Le cadre de l’expérimentation de la semaine en 4 jours doit faire l’objet d’une concertation préalable avec les représentants du personnel et d’une information du Comité social avant d’être rendu public. Des évaluations intermédiaires et un bilan de l’expérimentation devront être menés dans les même conditions, garantes d’un dialogue social de qualité, respectueux des organisations syndicales auxquelles les agents ont accordé leur voix.

Le volontariat :

Dès lors que leur service participe à l’expérimentation, les agents sont libres de choisir d’y participer ou non.

La réversibilité :

Moyennant un délai de prévenance fixé en amont, les agents engagés dans l’expérimentation pourront s’en retirer sans avoir à s’en justifier, et revenir à la semaine de 5 jours.

La transparence :

Les conditions précises de l’expérimentation sont communiquées aux agents en amont de leur choix : horaires de travail, nombre de jours de congés, nombre de jours de RTT. Chaque agent engagé se verra remettre une lettre de cadrage dans laquelle figureront a minima ses horaires de travail, ses jours de télétravail le cas échéant, et le nombre de jours de congés et de RTT auxquels il peut prétendre.

◆ Données fournies
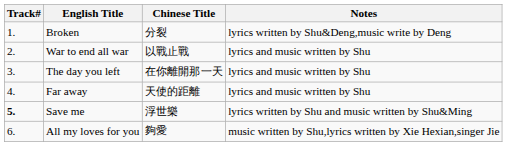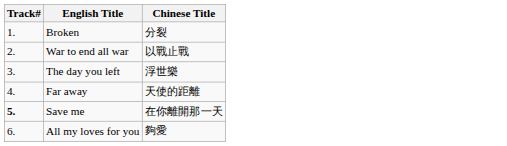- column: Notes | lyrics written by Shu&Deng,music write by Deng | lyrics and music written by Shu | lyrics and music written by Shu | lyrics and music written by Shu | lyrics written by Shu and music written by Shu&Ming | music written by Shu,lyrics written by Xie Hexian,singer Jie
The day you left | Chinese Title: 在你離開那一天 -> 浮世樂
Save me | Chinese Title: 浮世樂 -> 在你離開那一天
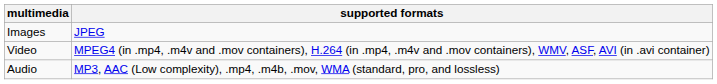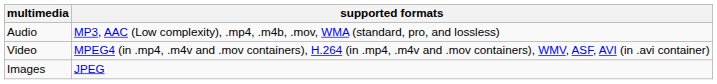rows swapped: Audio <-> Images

◆ Petit problème 1
Traduisez en anglais la phrase suivante, tirée du document sur la semaine de quatre jours : « Dès lors que leur service participe à l’expérimentation, les agents sont libres de choisir d’y participer ou non. »
◆ Petit problème 2
Reprenez le document sur la semaine de quatre jours et prolongez-le à la suite de sa dernière phrase.
Les lignes n'ont aucun lien avec le document.

◆ Résultat attendu 1
Once their department takes part in the trial, staff members are free to choose whether or not to participate.

◆ Résultat attendu 2
Conclusion

La semaine en 4 jours est une modalité de travail qui suscite un vif intérêt parmi les agents publics et pourrait répondre à plusieurs enjeux : amélioration des conditions de travail, attractivité des métiers, modernisation de l’organisation des services.

Toutefois, elle ne peut pas être appliquée de manière uniforme dans la Fonction Publique de l’État. Son déploiement devra être progressif, adapté aux besoins des services et accompagné d’un suivi rigoureux.

A l’échelle de l’Etat, les premières expérimentations débutées au 3ème trimestre 2024 dans 9 services, permettront d’évaluer si cette organisation est viable à plus grande échelle. Une chose est sûre : la question du temps de travail et de son aménagement continuera d’être au cœur des débats sur l’évolution du service public.

 – – –

Pour mémoire :

Notre dossier d’octobre 2023   » Semaine de quatre jours : mirage ou avancée sociale? « 
par Anne-Sophie Balle, Fabrice Dedieu et Claire Nillus

Article 1 : Un débat (encore) très patronal –  (lundi 09 octobre)
Article 2 : “Dans les fonctions publiques, c’est un sujet qui émerge” – (mardi 10 octobre)
Article 3 : Le temps de travail au menu de la rentrée sociale – (mercredi 11 octobre)
Article 4 : La deuxième métropole de France se lance – (jeudi 12 octobre)

Article 5 : Chez Accenture, un premier bilan plutôt positif – (vendredi 13 octobre)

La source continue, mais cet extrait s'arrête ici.